Selection
§

Dimitri Schostakowitsch

Artists

Radio-Sinfonieorchester Stuttgart des SWR

Andrey Boreyko

Tracks

Tr. 1 Dimitri Schostakowitsch: Symphony No. 8 c minor op. 65

One of the most important symphonies by Shostakovich. This is the fifth Shostakovich release featuring the Radio-Sinfonieorchester Stuttgart and Andrey Boreyko. A wonderful, passionate performance.

Nowadays Dmitri Shostakovich’s Eighth Symphony is universally considered one of his most important symphonic works, alongside Symphonies Nos. 5, 7, 10 and 15. As the second of his three war symphonies, it was initially largely overshadowed by the extrovert nature of his more accessible Seventh Symphony, also called the “Leningrad Symphony”.

After lengthy and intensive rehearsals, the Eighth Symphony was first performed in Moscow on 4 November, 1943 by the National Symphony Orchestra of the Soviet Union under the renowned conductor Yevgeny Mravinsky, to whom the symphony had been dedicated.

§

[Saved entries]
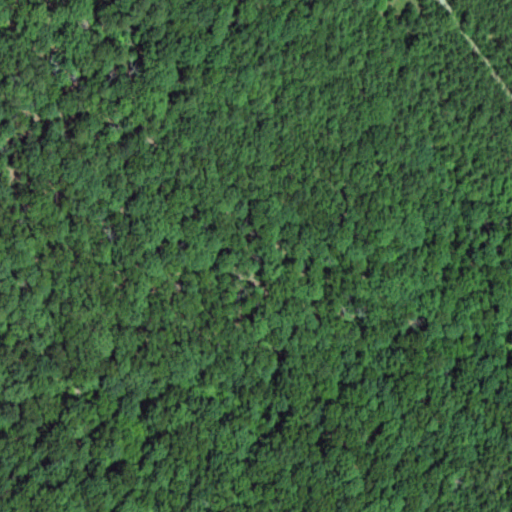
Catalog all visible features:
road: (475, 50)
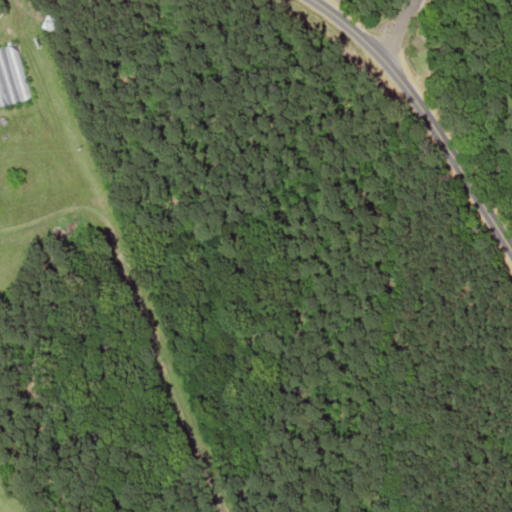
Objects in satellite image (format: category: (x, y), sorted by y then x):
road: (398, 30)
building: (11, 76)
road: (418, 111)
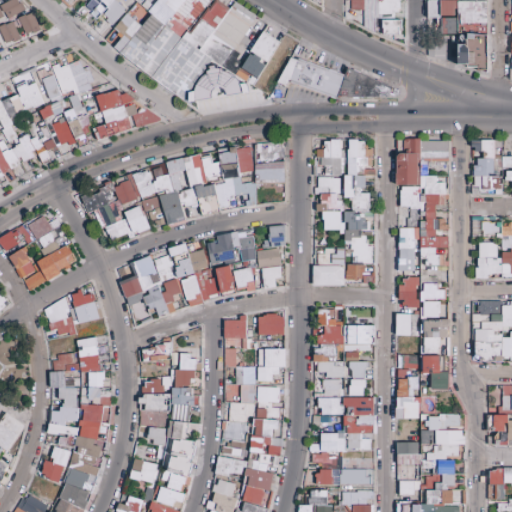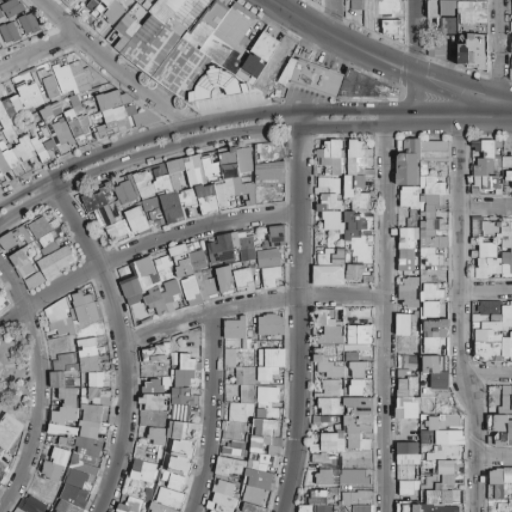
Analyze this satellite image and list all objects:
park: (15, 364)
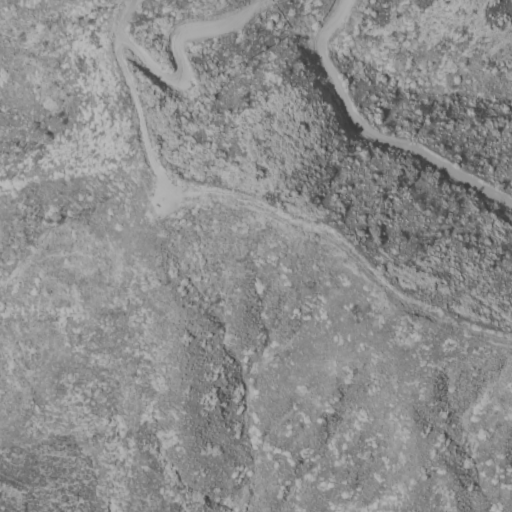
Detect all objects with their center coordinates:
road: (182, 74)
road: (373, 131)
road: (268, 210)
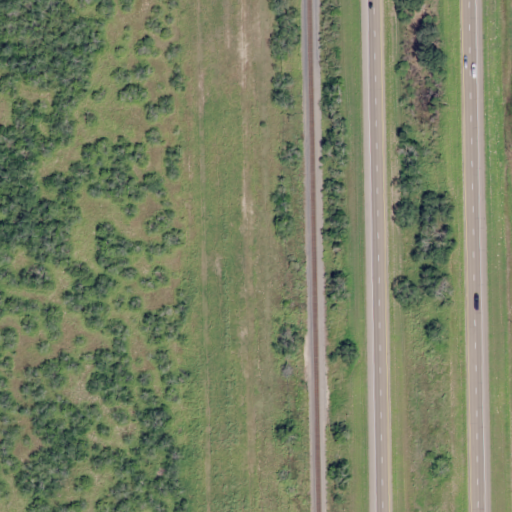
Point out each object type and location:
railway: (317, 255)
road: (379, 255)
road: (477, 255)
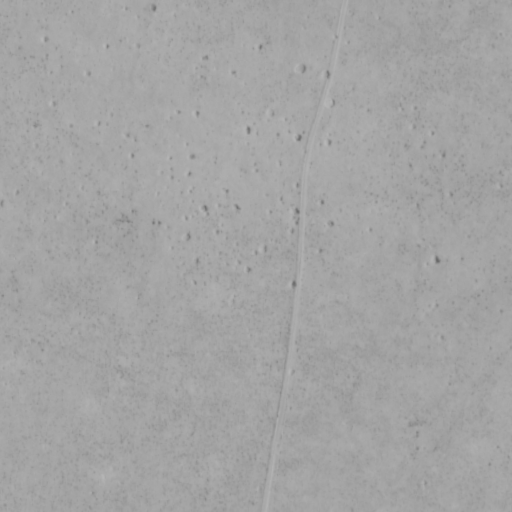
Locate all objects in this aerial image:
road: (318, 251)
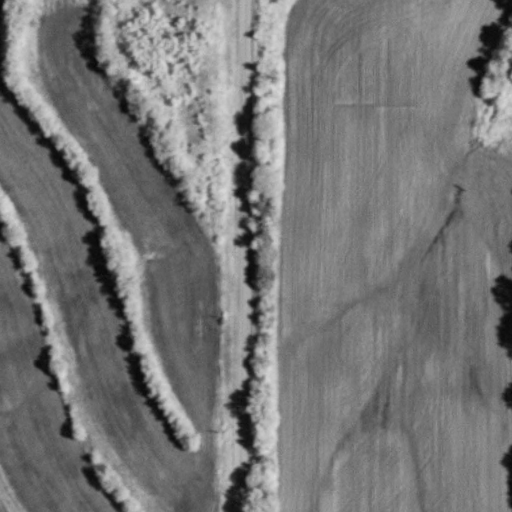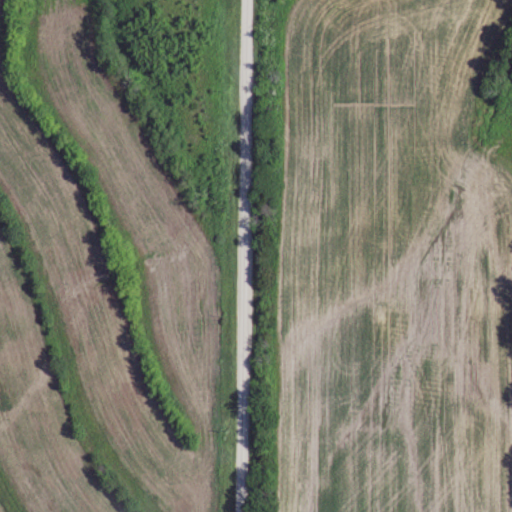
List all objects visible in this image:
road: (244, 256)
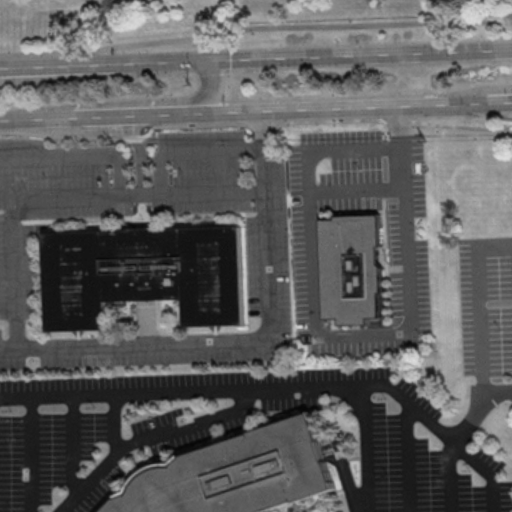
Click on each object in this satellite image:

§

Work instructions
a) According to the Shostakovich text, who conducted the first performance of the Eighth Symphony?
b) Extend the Shostakovich text, picking up after its last sentence.

Per-task answers
a) Yevgeny Mravinsky

b)
Shostakovich’s Eighth Symphony is a complex and exceptional composition, cast in a language that is simple and easily understood. The music conveys different messages on different levels. Opting for just one of these viewpoints might facilitate an easier understanding of the work, but it definitely detracts from the music's fascinating diversity. The fact that Shostakovich had to convince the henchmen of party ideology that his composition was optimistic was purely and simply a question of survival. Listeners who did not believe in party slogans considered his symphony one of “epic suffering” and felt they were not alone in their perception of the world.